__Assignment__
Starting at the first line of the data, please print exactly those lines through the one that holds "right elbow: (14, 119)", omitting every picture.

__Listed records__
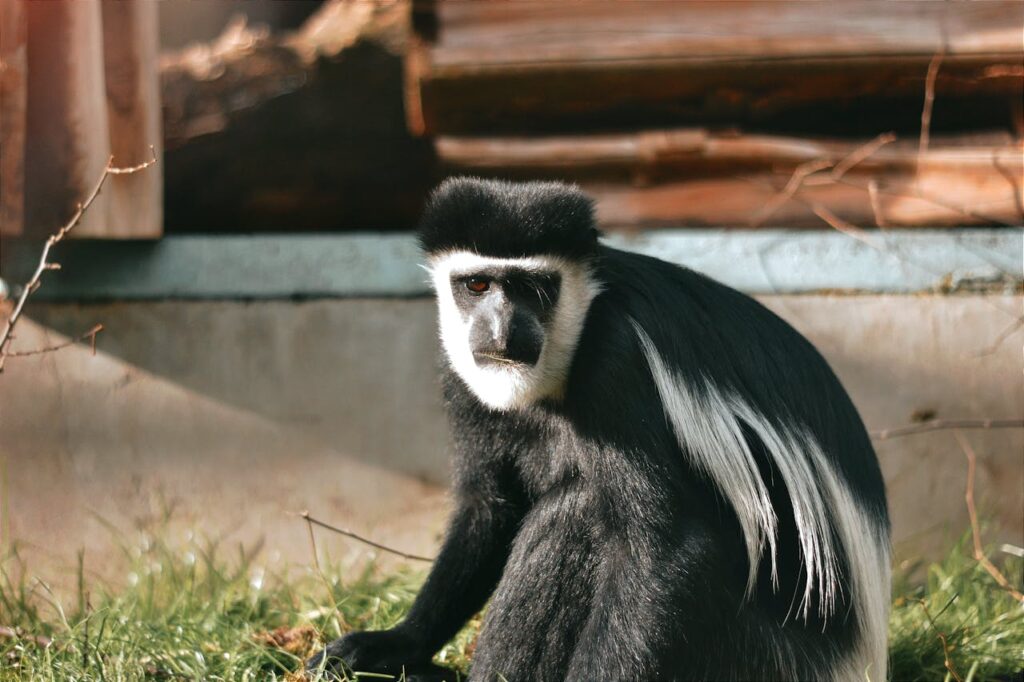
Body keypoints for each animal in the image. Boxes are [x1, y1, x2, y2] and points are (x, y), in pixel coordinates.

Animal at [307, 177, 891, 681]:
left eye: (534, 288)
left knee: (577, 514)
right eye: (477, 284)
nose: (501, 331)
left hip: (755, 656)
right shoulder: (461, 371)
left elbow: (657, 546)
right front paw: (392, 646)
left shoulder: (617, 358)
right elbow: (488, 507)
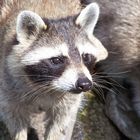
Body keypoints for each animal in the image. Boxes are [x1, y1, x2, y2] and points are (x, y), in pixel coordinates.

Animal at [0, 0, 108, 139]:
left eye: (85, 57)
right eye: (57, 60)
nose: (85, 84)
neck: (49, 86)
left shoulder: (67, 100)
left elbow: (60, 123)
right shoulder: (8, 84)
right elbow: (14, 119)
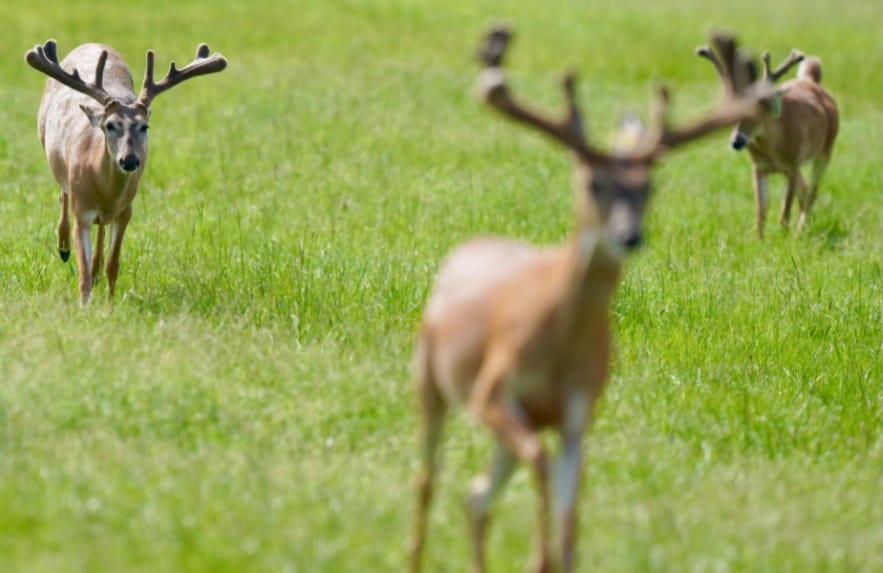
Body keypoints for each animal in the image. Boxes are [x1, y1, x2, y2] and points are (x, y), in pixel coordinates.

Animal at [25, 39, 227, 306]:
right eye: (110, 125)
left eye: (145, 126)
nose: (129, 160)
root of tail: (92, 43)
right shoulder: (81, 210)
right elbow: (82, 271)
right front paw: (84, 306)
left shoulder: (126, 210)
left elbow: (113, 265)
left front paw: (109, 305)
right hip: (46, 143)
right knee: (62, 193)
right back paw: (64, 247)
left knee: (101, 227)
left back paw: (96, 269)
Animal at [408, 27, 772, 573]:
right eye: (593, 181)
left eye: (649, 187)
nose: (628, 235)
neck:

__Answer for this exercise__
Body keypoints for each animal in the image. Boxes are [x1, y1, x2, y2] and points are (x, y), in pixel coordinates.

Animal at [307, 177, 891, 681]:
left eye: (534, 288)
left knee: (577, 514)
right eye: (477, 284)
nose: (501, 331)
left hip: (755, 656)
right shoulder: (461, 371)
left elbow: (657, 546)
right front paw: (392, 646)
left shoulder: (617, 358)
right elbow: (488, 507)
Body keypoints for each animal in the image. Boxes are [x1, y1, x2, y2] and points are (x, y), in pixel coordinates.

Animal at [0, 0, 108, 139]:
left eye: (85, 57)
right eye: (57, 60)
nose: (85, 84)
neck: (49, 86)
left shoulder: (67, 100)
left elbow: (60, 123)
right shoulder: (8, 84)
right elbow: (14, 119)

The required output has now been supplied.